Comfy-Org/ComfyUI is the raw application. To use it on a Blackwell GPU you'd have to manually:

  • Figure out that PyTorch doesn't ship a standard pip wheel for CUDA 13.x and hunt down the correct wheel URLs
  • Compile SageAttention from source against the right CUDA/PyTorch combo
  • Find, download, and configure Nunchaku for NVFP4
  • Manage Python environment isolation yourself
  • Set up VRAM management flags
  • Handle model/output directory structure

loukaniko85/comfyui-blackwell-docker handles all of that:

Feature What it does
Blackwell CUDA 13.x PyTorch The official repo gives no guidance on this — wrong wheels break entirely
SageAttention pre-compiled Compiled from source against your exact CUDA+PyTorch at build time
Nunchaku / NVFP4 engine Wired in via wheels.txt with correct version matching
Bundled custom nodes Manager, GGUF, LTXVideo, and VibeVoice ready out of the box
System isolation Your host Python/CUDA environment is untouched
One-command startup docker-compose up -d vs a multi-step manual setup
Persistent volumes Models, outputs, nodes, workflows properly separated from the container
Custom node auto-deps startup.sh installs node requirements on restart — no manual pip work
Health monitoring Docker restarts the container automatically if ComfyUI crashes
Reproducible builds Pinned versions mean the same image builds consistently across machines

Why NVFP4 Matters

NVIDIA's Blackwell architecture introduces NVFP4, a 4-bit floating-point format that maintains quality while dramatically reducing memory usage and increasing speed.

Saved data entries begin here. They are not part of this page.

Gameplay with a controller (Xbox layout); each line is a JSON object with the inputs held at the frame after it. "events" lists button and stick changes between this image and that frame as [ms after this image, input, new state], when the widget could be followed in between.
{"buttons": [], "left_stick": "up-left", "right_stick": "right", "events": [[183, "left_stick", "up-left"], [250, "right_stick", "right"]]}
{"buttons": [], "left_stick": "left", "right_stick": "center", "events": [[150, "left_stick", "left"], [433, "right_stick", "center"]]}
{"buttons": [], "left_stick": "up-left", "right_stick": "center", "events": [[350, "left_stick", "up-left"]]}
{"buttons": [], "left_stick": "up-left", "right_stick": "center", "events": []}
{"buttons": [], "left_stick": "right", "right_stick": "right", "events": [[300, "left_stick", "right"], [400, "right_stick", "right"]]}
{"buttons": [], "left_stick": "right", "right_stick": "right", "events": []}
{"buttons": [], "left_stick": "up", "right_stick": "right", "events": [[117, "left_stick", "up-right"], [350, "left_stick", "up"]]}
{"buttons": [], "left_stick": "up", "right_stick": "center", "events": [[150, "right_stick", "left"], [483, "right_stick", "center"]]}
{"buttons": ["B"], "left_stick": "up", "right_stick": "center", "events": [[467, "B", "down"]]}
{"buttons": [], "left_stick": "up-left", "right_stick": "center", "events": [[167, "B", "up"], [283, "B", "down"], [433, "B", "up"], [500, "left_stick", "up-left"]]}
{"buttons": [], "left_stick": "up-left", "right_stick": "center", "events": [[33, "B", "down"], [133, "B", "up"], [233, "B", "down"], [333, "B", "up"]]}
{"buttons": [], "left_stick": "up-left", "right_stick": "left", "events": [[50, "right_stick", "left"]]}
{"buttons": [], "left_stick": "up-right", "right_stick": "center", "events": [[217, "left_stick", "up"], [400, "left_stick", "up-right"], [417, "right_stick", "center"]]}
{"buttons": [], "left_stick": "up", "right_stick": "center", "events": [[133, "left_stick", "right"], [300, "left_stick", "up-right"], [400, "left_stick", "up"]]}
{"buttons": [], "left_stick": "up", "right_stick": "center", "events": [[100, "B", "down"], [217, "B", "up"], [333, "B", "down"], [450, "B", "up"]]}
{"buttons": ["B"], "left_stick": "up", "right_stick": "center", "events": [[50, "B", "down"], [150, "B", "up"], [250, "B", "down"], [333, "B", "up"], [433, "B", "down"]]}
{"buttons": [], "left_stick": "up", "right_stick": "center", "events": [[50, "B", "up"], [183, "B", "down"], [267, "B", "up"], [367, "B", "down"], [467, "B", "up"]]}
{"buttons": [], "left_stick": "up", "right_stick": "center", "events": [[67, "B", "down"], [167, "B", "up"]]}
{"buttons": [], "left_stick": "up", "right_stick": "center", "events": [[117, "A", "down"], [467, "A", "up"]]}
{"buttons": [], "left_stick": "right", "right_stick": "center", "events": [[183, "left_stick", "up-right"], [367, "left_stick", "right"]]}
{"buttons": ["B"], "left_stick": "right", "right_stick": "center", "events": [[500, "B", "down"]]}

This isn't typical lossy compression — it's a hardware-accelerated precision format designed specifically for AI workloads.

Real-world results:

  • FLUX.1-dev: ~12 seconds on RTX 5090 (vs 40+ seconds in BF16)
  • Memory: 6.77GB model size (vs 24GB in BF16)
  • Quality: Virtually identical to full precision

Requirements

Hardware

  • NVIDIA GPU: Blackwell architecture (RTX 50 series) recommended
    • RTX 5090, 5080, 5070 Ti, 5070, 5060 Ti, etc.
    • Also works on Ampere (RTX 30xx) and Ada (RTX 40xx) but without NVFP4 acceleration
  • VRAM: 16GB minimum, 24GB+ recommended
  • Storage: 100GB+ free (AI models are large)
  • RAM: 16GB minimum

Software

  • Docker: Version 20.10 or newer (Install Docker)
  • Docker Compose: Version 2.0 or newer (usually included with Docker)
  • NVIDIA Container Toolkit: Required for GPU support (Install Guide)
  • NVIDIA Driver: 560.x or newer (use the latest available for best compatibility)

Quick Start

1. Clone this repository

git clone https://github.com/loukaniko85/comfyui-blackwell-docker.git
cd comfyui-blackwell-docker

2. Create directory structure

mkdir -p models output input custom_nodes user

3. Configure your setup

cp .env.example .env
# Edit .env with your preferred settings (optional - defaults work fine)

4. Build the image

docker-compose build

First build takes 15–30 minutes — SageAttention compiles from source. Grab a coffee ☕

5. Start ComfyUI

docker-compose up -d

6. Access the interface

Open your browser and go to:

http://localhost:8188

The four bundled custom nodes (Manager, GGUF, LTXVideo, VibeVoice) are seeded into your custom_nodes/ directory automatically on first boot.

Directory Structure

After setup, your folder should look like this:

comfyui-blackwell-docker/
├── docker-compose.yml       # Container configuration
├── Dockerfile               # Image build instructions
├── startup.sh               # Container entrypoint script
├── .env                     # Your custom settings (create from .env.example)
├── .env.example             # Template configuration with docs
├── wheels.txt               # Extra Python packages (Nunchaku wheel)
├── models/                  # AI models (checkpoints, VAEs, LoRAs, etc.)
├── output/                  # Generated images, videos, and audio
├── input/                   # Place input files for img2img/video workflows
├── custom_nodes/            # ComfyUI custom nodes (bundled ones seeded here on boot)
└── user/                    # Workflows and settings

Installing Custom Nodes

Custom nodes work like a normal ComfyUI installation — no image rebuild required.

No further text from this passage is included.